[Items listed in a dataset]
+++++

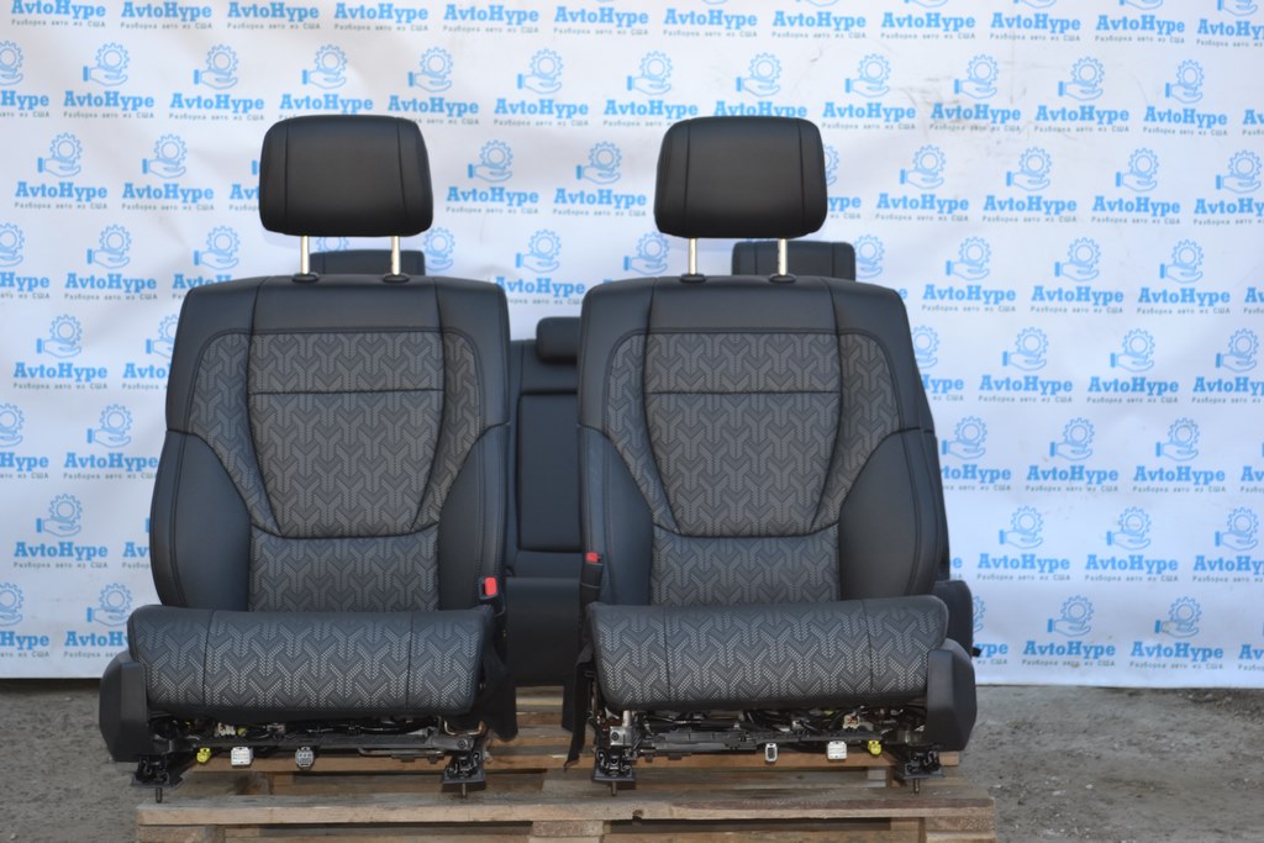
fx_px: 2001
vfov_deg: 23.8
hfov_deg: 35.0
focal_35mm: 57
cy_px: 422
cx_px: 632
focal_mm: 38
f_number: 5
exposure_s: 1/125
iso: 200
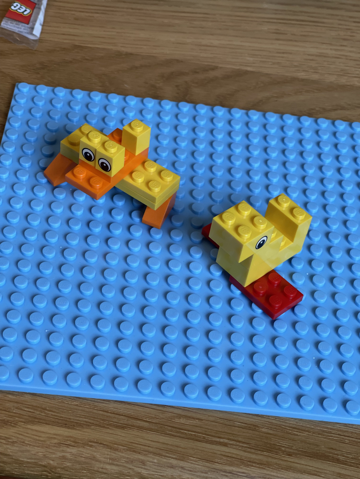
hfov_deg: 22.9
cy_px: 240
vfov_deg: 30.3
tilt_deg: -46.2
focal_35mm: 64
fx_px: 887
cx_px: 180
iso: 160
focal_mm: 7.5
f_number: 2.2
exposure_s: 1/50
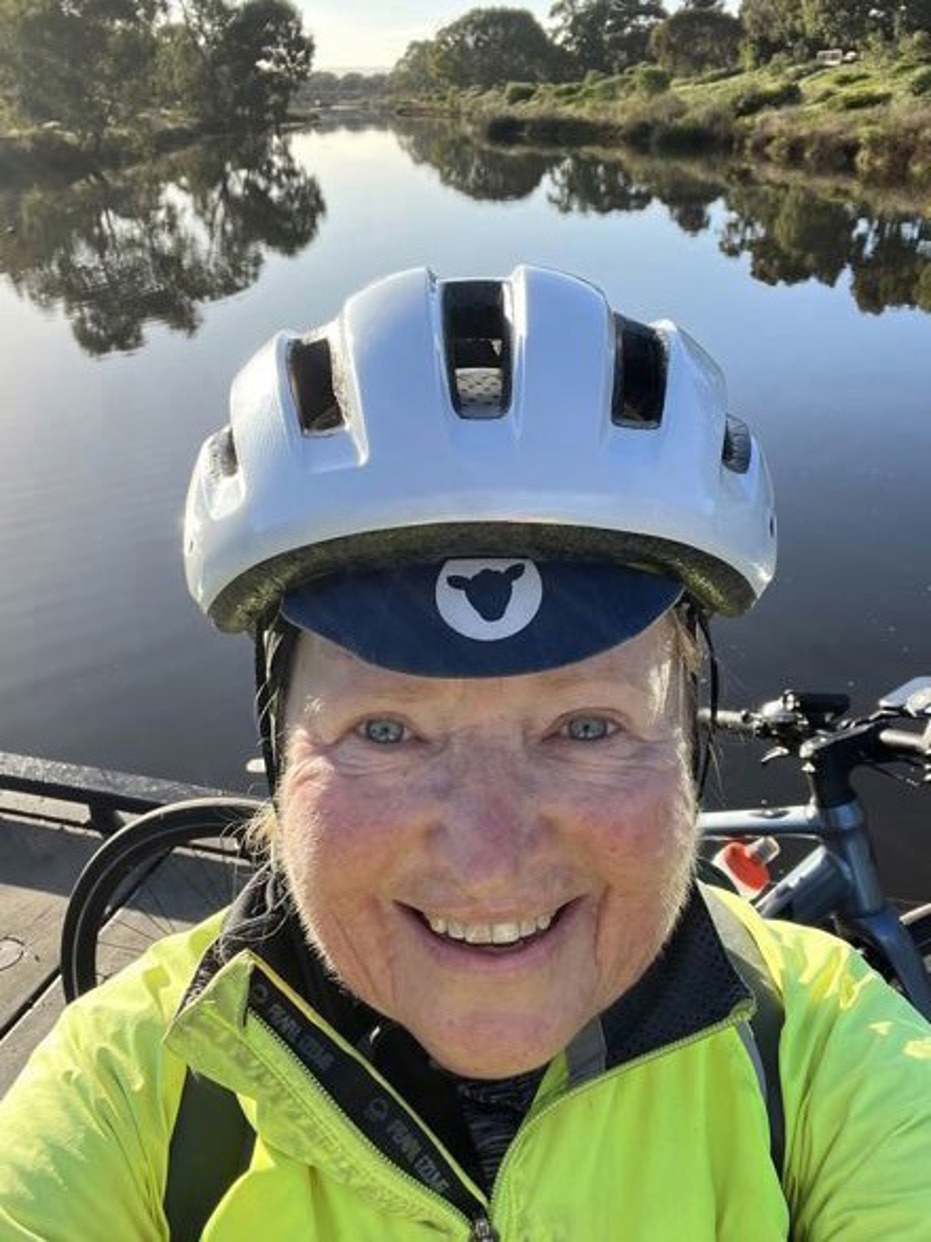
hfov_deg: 46.8
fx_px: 1076
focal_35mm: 30
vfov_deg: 60.0
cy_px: 621
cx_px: 466
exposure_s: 1/254
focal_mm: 2.71
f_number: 2.2
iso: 32
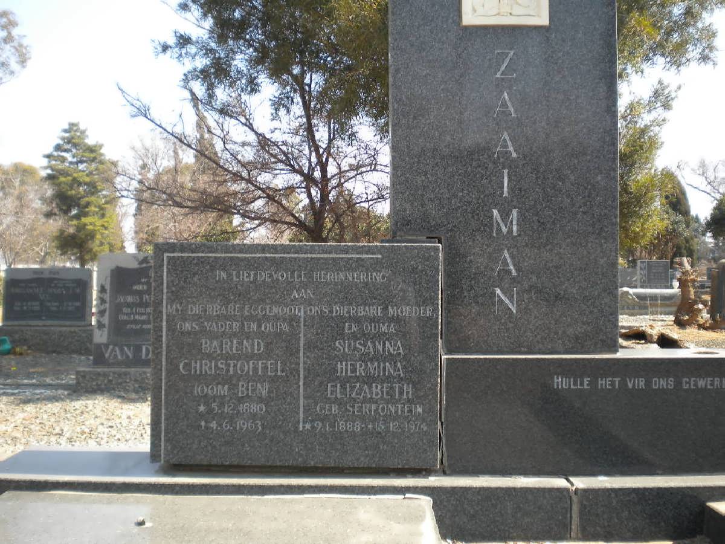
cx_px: 362
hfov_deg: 45.8
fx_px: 859
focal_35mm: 41
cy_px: 272
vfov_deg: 35.1
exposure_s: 1/140
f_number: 4.9
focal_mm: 7.4
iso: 80
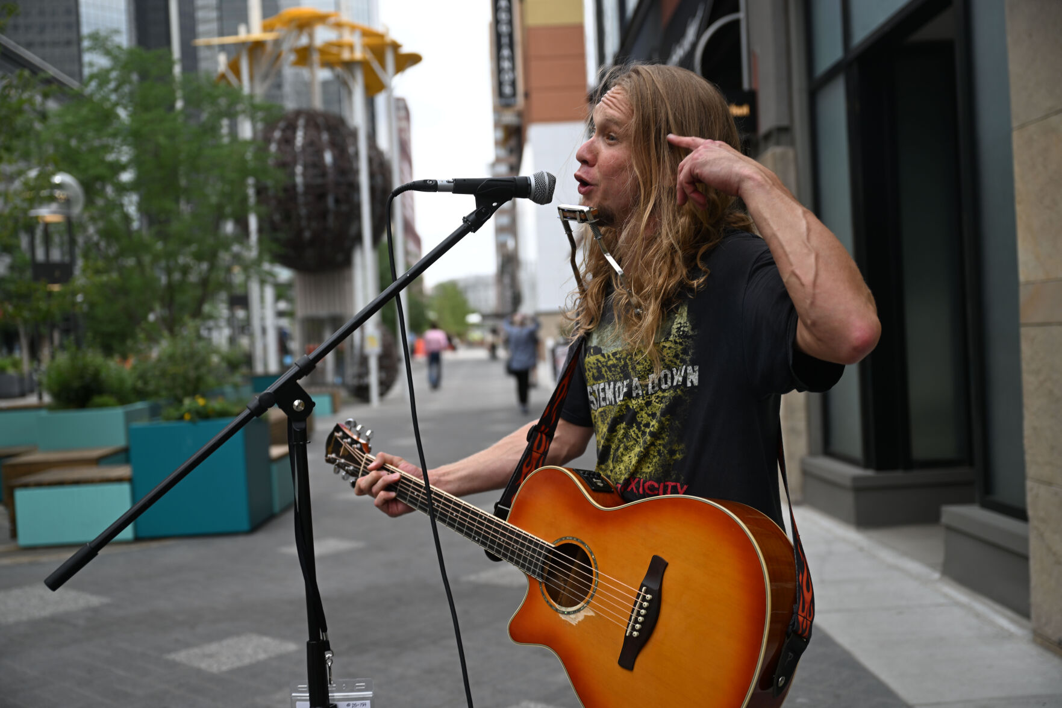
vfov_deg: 35.0
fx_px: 1121
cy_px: 354
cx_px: 531
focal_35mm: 38
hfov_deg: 50.7
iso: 64
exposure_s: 1/500
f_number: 2.8
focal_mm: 38
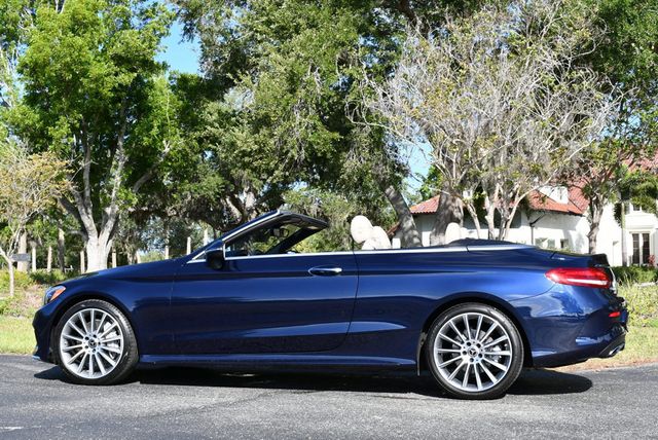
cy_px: 220
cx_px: 329
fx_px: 878
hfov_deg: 41.1
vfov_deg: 28.1
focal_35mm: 48
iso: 180
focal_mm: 24
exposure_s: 1/250
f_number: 8
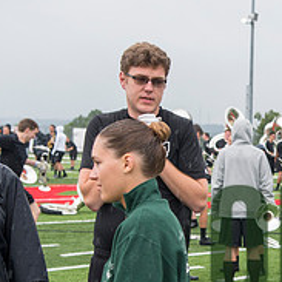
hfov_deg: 15.6
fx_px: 995
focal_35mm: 108
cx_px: 327
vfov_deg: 15.9
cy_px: 258
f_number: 4
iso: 400
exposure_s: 1/500
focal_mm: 40
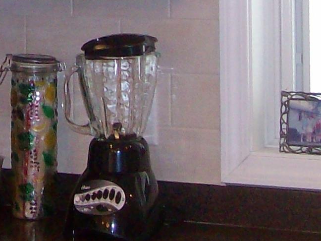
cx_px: -85
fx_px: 1502
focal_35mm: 162
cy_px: -223
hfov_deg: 11.9
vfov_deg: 8.7
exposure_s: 1/40
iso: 200
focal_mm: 5.8
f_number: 2.8
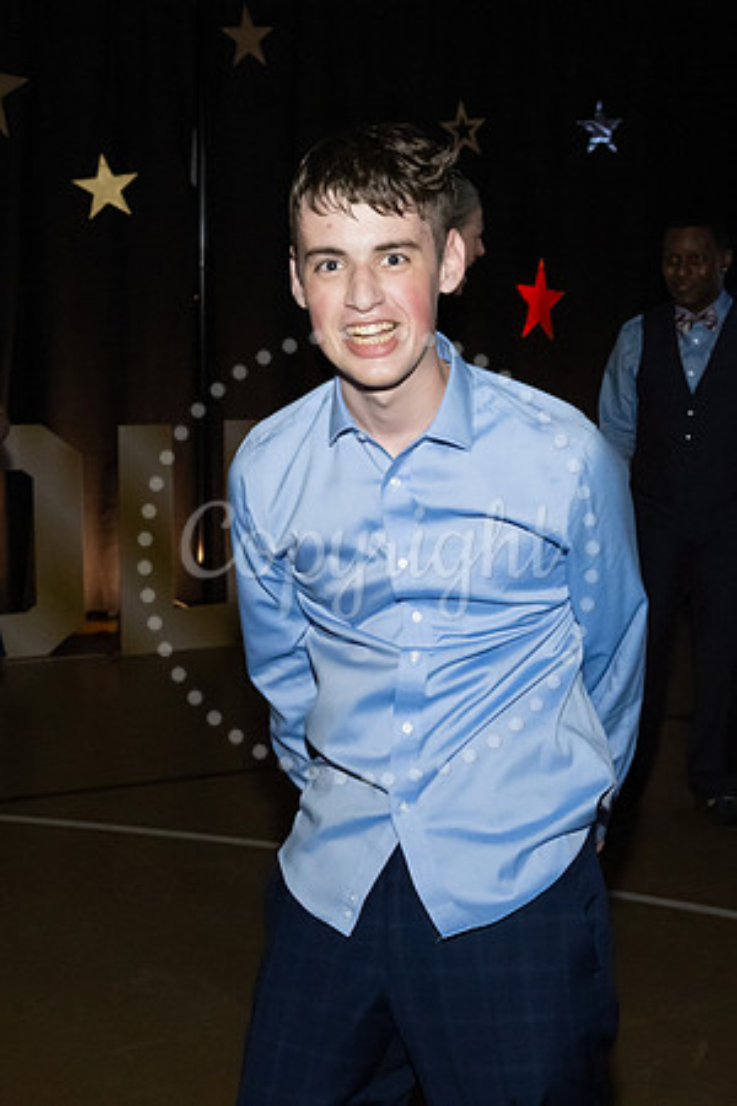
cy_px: 509
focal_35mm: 58
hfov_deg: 23.3
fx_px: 1790
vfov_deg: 34.3
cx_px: 339
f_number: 5.6
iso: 6400
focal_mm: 36
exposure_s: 1/100
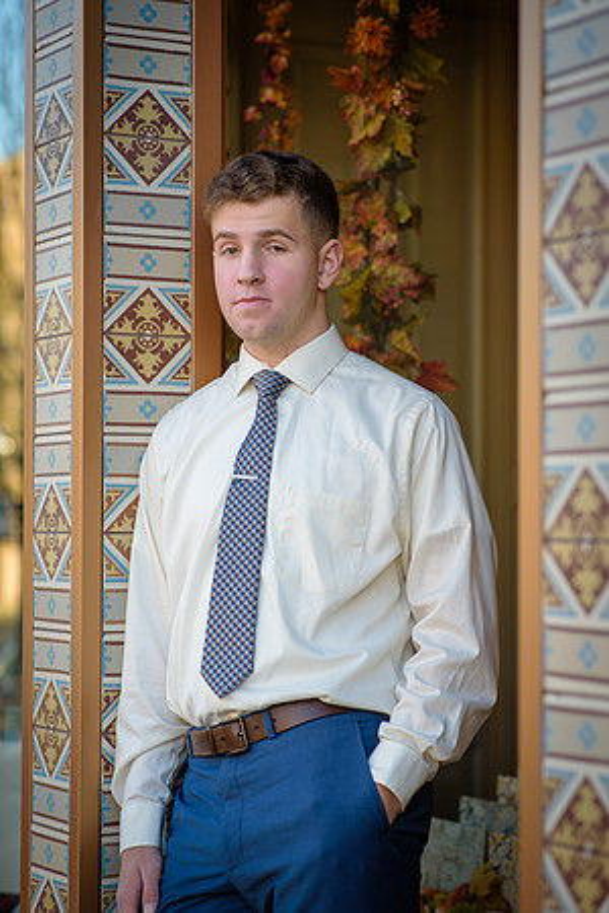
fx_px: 2157
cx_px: 304
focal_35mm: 85
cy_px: 456
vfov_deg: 23.9
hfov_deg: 16.1
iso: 320
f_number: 3.2
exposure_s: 1/400
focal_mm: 85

+++++

__TASK__.
Transcribe all of the records above exactly; no image should appear in what you write.

__RESPONSE BELOW__.
fx_px: 2001
vfov_deg: 23.8
hfov_deg: 35.0
focal_35mm: 57
cy_px: 422
cx_px: 632
focal_mm: 38
f_number: 5
exposure_s: 1/125
iso: 200
hfov_deg: 22.9
cy_px: 240
vfov_deg: 30.3
tilt_deg: -46.2
focal_35mm: 64
fx_px: 887
cx_px: 180
iso: 160
focal_mm: 7.5
f_number: 2.2
exposure_s: 1/50
hfov_deg: 46.8
fx_px: 1076
focal_35mm: 30
vfov_deg: 60.0
cy_px: 621
cx_px: 466
exposure_s: 1/254
focal_mm: 2.71
f_number: 2.2
iso: 32
cx_px: 362
hfov_deg: 45.8
fx_px: 859
focal_35mm: 41
cy_px: 272
vfov_deg: 35.1
exposure_s: 1/140
f_number: 4.9
focal_mm: 7.4
iso: 80
vfov_deg: 35.0
fx_px: 1121
cy_px: 354
cx_px: 531
focal_35mm: 38
hfov_deg: 50.7
iso: 64
exposure_s: 1/500
f_number: 2.8
focal_mm: 38
cy_px: 220
cx_px: 329
fx_px: 878
hfov_deg: 41.1
vfov_deg: 28.1
focal_35mm: 48
iso: 180
focal_mm: 24
exposure_s: 1/250
f_number: 8
hfov_deg: 15.6
fx_px: 995
focal_35mm: 108
cx_px: 327
vfov_deg: 15.9
cy_px: 258
f_number: 4
iso: 400
exposure_s: 1/500
focal_mm: 40
cx_px: -85
fx_px: 1502
focal_35mm: 162
cy_px: -223
hfov_deg: 11.9
vfov_deg: 8.7
exposure_s: 1/40
iso: 200
focal_mm: 5.8
f_number: 2.8
cy_px: 509
focal_35mm: 58
hfov_deg: 23.3
fx_px: 1790
vfov_deg: 34.3
cx_px: 339
f_number: 5.6
iso: 6400
focal_mm: 36
exposure_s: 1/100
fx_px: 2157
cx_px: 304
focal_35mm: 85
cy_px: 456
vfov_deg: 23.9
hfov_deg: 16.1
iso: 320
f_number: 3.2
exposure_s: 1/400
focal_mm: 85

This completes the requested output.